За произведенные действия по охране и обороне поста во время несения караульной службы курсанту Капмуале объявить благодарность и предоставить краткосрочный отпуск с выездом на родину сроком на десять суток. 

Командир войсковой части полковник Шарафян. 

Капмуале пробормотал: «Служу Советскому Союзу!» и встал в строй.  

Приобретённый опыт хитрый Капмуале попытался использовать ещё раз. В Тирасполе, куда впоследствии он попал служить, договорился с девицей, с которой крутил любовь, чтобы она пришла к нему на пост.
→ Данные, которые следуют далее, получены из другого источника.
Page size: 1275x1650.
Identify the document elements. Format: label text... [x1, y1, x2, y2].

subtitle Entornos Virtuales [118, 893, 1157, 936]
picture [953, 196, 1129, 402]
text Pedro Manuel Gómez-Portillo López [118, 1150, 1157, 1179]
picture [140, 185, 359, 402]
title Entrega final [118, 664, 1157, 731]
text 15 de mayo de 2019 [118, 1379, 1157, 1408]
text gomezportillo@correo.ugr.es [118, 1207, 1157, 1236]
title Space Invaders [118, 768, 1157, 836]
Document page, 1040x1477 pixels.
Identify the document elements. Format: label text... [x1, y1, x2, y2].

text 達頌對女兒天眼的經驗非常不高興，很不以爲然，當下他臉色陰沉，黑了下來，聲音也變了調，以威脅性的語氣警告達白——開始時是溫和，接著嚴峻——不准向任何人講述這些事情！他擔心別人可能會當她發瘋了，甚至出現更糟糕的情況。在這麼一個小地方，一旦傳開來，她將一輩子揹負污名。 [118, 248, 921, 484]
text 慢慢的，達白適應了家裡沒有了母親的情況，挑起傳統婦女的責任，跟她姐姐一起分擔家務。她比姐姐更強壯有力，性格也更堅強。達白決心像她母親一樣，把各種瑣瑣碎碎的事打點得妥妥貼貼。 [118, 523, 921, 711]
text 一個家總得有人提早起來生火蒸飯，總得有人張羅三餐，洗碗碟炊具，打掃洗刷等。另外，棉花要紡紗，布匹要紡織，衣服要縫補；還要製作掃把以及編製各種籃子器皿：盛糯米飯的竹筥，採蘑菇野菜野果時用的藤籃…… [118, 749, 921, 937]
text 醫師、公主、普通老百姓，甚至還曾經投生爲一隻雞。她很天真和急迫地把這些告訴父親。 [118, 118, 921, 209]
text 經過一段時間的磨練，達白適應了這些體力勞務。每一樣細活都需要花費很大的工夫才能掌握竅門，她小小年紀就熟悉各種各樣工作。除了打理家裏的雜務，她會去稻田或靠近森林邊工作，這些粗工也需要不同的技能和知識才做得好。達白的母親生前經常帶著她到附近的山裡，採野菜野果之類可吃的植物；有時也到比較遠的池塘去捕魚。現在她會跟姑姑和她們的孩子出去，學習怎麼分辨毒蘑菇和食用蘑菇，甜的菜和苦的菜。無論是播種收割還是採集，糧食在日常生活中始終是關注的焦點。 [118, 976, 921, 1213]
Но, по-видимому, плохо её проинструктировал, и когда он выстрелил, чтобы она легла, она перепугалась и кинулась наутёк и её поймала выбежавшая из караулки тревожная группа. На охраняемом объекте хранились авиационные ракеты типа «Воздух-воздух» Когда её особисты начали допрашивать, как она оказалась на объекте и почему убегала, она раскололась и всё рассказала. И Капмуале дослуживал уже в дисциплинарном батальоне. 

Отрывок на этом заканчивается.